Syngenta Crop Protection AG, Schaffhauserstrasse, 4332 Stein, AG, Switzerland.
J Chem Inf Model. 2024 Mar 25;64(6):1765-1771. doi: 10.1021/acs.jcim.3c01819. Epub 2024 Mar 13.
Computational tools are revolutionizing our understanding and prediction of chemical reactivity by combining traditional data analysis techniques with new predictive models. These tools extract additional value from the reaction data , but to effectively convert this value into actionable knowledge, domain specialists need to interact easily with the computer-generated output. In this application note, we demonstrate the capabilities of the open-source Python toolkit LinChemIn, which simplifies the manipulation of reaction networks and provides advanced functionality for working with synthetic routes. LinChemIn ensures chemical consistency when merging, editing, mining, and analyzing reaction networks. Its flexible input interface can process routes from various sources, including predictive models and expert input. The toolkit also efficiently extracts individual routes from the combined synthetic tree, identifying alternative paths and reaction combinations. By reducing the operational barrier to accessing and analyzing synthetic routes from multiple sources, LinChemIn facilitates a constructive interplay between artificial intelligence and human expertise.

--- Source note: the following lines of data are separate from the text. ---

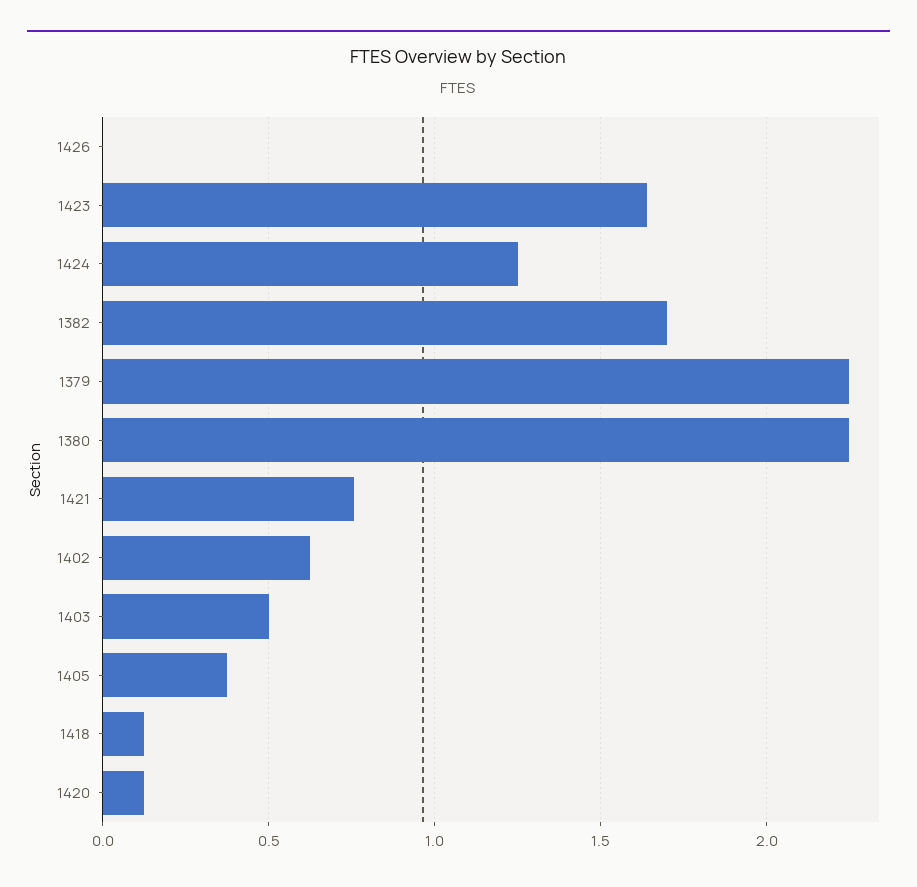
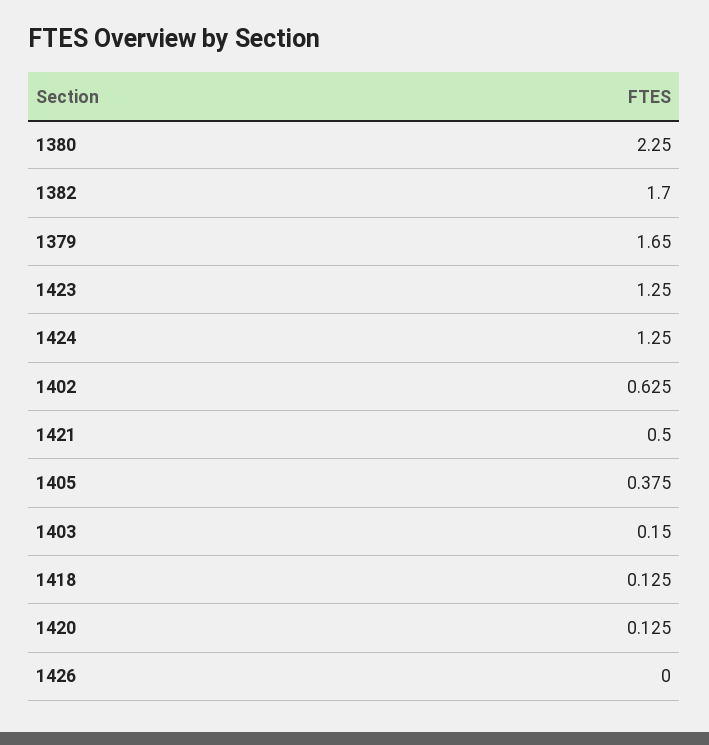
  {
    "1426": 0,
-   "1423": 1.65,
+   "1423": 1.25,
    "1424": 1.25,
    "1382": 1.7,
-   "1379": 2.25,
+   "1379": 1.65,
    "1380": 2.25,
-   "1421": 0.75,
+   "1421": 0.5,
    "1402": 0.625,
-   "1403": 0.5,
+   "1403": 0.15,
    "1405": 0.375,
    "1418": 0.125,
    "1420": 0.125
  }

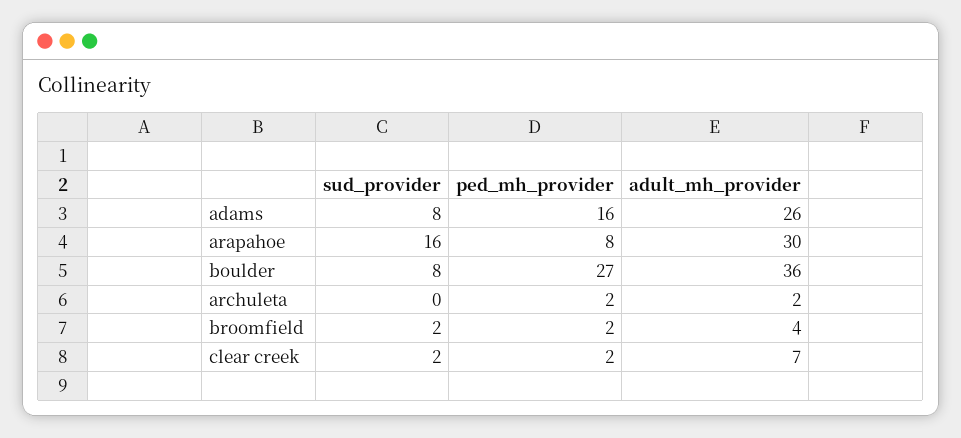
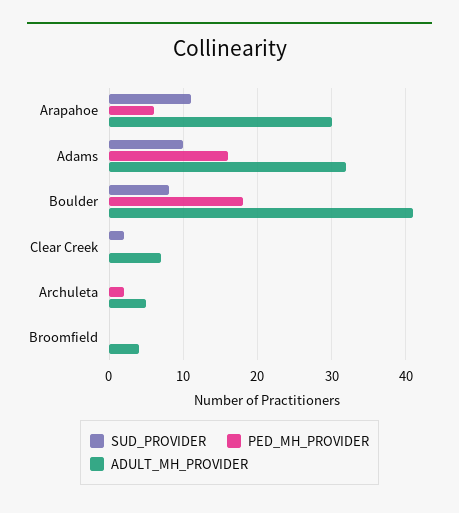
  {
    "sud_provider": {
-     "adams": 8,
+     "adams": 10,
-     "arapahoe": 16,
+     "arapahoe": 11,
      "boulder": 8,
      "archuleta": 0,
-     "broomfield": 2,
+     "broomfield": 0,
      "clear creek": 2
    },
    "ped_mh_provider": {
      "adams": 16,
-     "arapahoe": 8,
+     "arapahoe": 6,
-     "boulder": 27,
+     "boulder": 18,
      "archuleta": 2,
-     "broomfield": 2,
+     "broomfield": 0,
-     "clear creek": 2
+     "clear creek": 0
    },
    "adult_mh_provider": {
-     "adams": 26,
+     "adams": 32,
      "arapahoe": 30,
-     "boulder": 36,
+     "boulder": 41,
-     "archuleta": 2,
+     "archuleta": 5,
      "broomfield": 4,
      "clear creek": 7
    }
  }

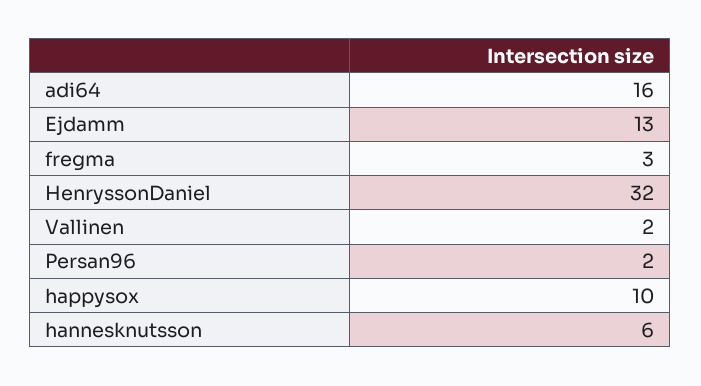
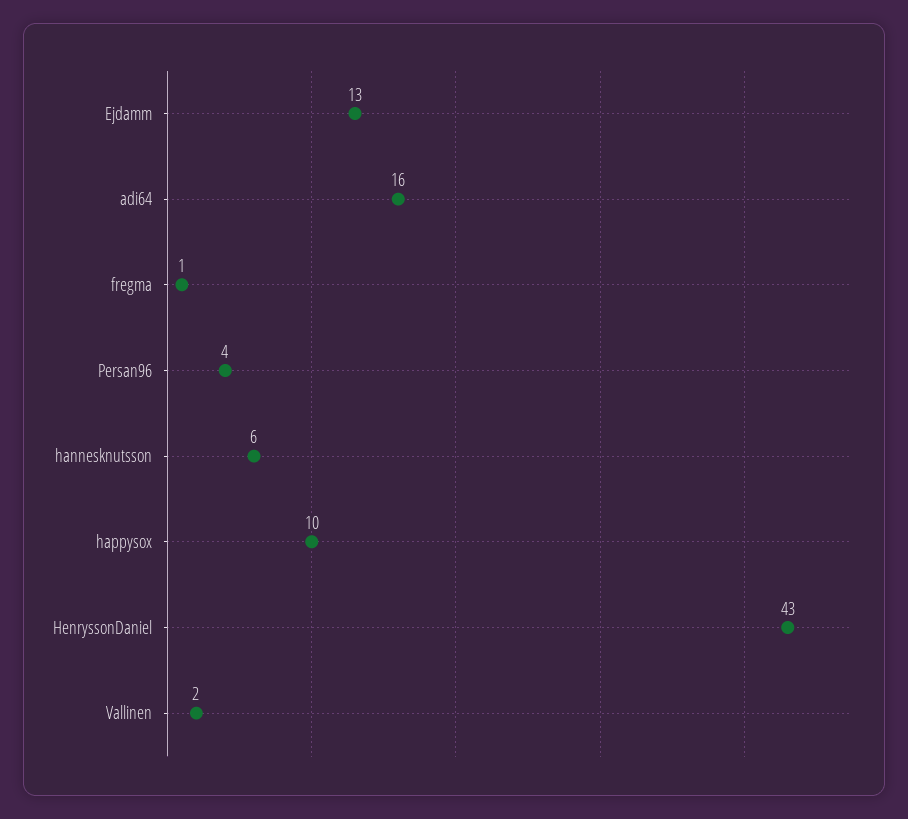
  {
    "adi64": 16,
    "Ejdamm": 13,
-   "fregma": 3,
+   "fregma": 1,
-   "HenryssonDaniel": 32,
+   "HenryssonDaniel": 43,
    "Vallinen": 2,
-   "Persan96": 2,
+   "Persan96": 4,
    "happysox": 10,
    "hannesknutsson": 6
  }

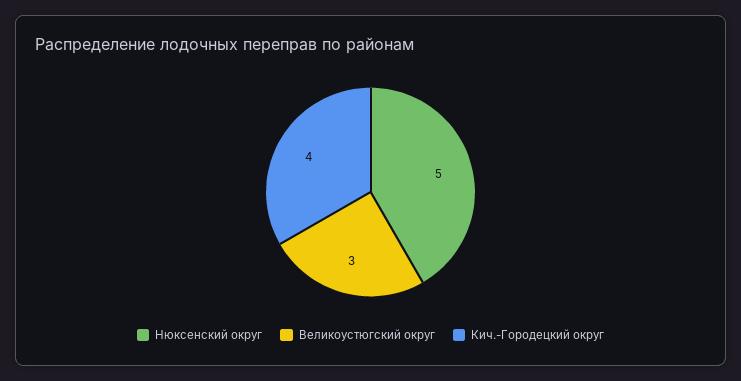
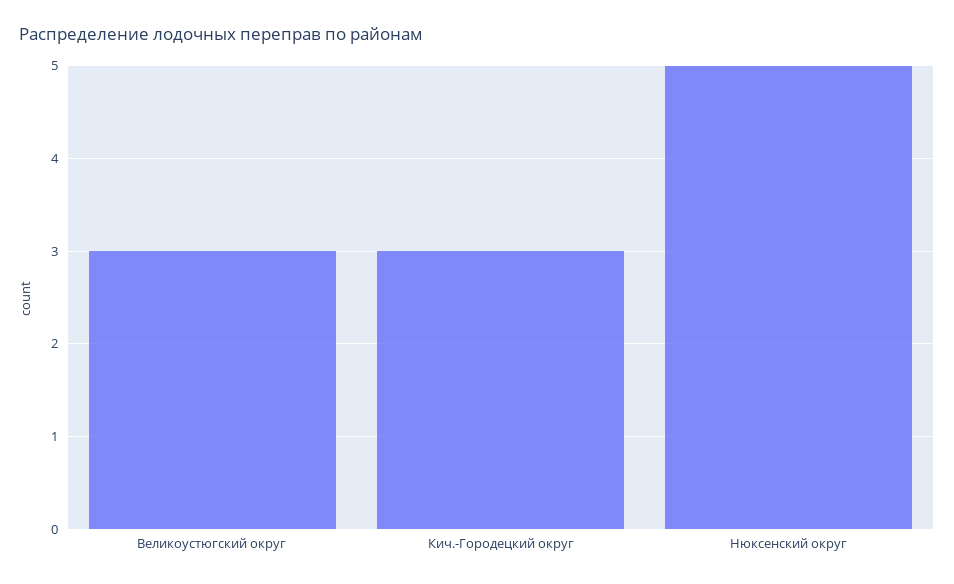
  {
    "Нюксенский округ": 5,
    "Великоустюгский округ": 3,
-   "Кич.-Городецкий округ": 4
+   "Кич.-Городецкий округ": 3
  }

计算工具通过将传统数据分析技术与新的预测模型相结合,正在彻底改变我们对化学反应性的理解和预测。这些工具从反应数据中提取额外的价值,但为了有效地将这些价值转化为可操作的知识,领域专家需要能够轻松地与计算机生成的输出进行交互。在本应用说明中,我们展示了开源 Python 工具包 LinChemIn 的功能,该工具包简化了反应网络的操作,并为处理合成路线提供了高级功能。LinChemIn 在合并、编辑、挖掘和分析反应网络时确保了化学一致性。其灵活的输入接口可以处理来自各种来源的路线,包括预测模型和专家输入。该工具包还可以从组合的合成树中高效地提取单个路线,识别替代路径和反应组合。通过降低从多个来源访问和分析合成路线的操作障碍,LinChemIn 促进了人工智能和人类专业知识之间的建设性相互作用。